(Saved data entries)
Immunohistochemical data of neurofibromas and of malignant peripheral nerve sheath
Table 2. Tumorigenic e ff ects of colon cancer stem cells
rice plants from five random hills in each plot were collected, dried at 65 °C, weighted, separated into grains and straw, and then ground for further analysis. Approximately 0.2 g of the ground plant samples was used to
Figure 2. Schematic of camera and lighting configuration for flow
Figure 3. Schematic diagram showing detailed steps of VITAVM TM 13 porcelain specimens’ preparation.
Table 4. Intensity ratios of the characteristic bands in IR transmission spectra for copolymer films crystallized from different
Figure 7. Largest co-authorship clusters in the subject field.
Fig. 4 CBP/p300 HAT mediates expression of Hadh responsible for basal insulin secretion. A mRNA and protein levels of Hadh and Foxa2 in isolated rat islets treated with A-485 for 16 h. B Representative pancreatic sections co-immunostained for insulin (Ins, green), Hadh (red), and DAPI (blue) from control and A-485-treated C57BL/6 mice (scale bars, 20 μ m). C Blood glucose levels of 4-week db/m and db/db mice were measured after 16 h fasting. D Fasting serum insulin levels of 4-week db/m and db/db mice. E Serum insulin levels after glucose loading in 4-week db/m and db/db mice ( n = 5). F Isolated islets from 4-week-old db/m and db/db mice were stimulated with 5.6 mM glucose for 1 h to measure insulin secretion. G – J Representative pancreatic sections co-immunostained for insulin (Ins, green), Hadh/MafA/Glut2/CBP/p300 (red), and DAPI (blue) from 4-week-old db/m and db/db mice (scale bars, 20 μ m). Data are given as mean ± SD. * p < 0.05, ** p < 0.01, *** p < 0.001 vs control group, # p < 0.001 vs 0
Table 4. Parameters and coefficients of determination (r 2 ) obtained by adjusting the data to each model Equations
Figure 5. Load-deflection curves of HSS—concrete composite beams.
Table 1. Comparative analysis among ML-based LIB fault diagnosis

What this task involves:
A verbatim transcription is required of the lines from the one with "Figure 5. Load-deflection" through the final line of the entries above, and of nothing else.

Answer to this task:
Figure 5. Load-deflection curves of HSS—concrete composite beams.
Table 1. Comparative analysis among ML-based LIB fault diagnosis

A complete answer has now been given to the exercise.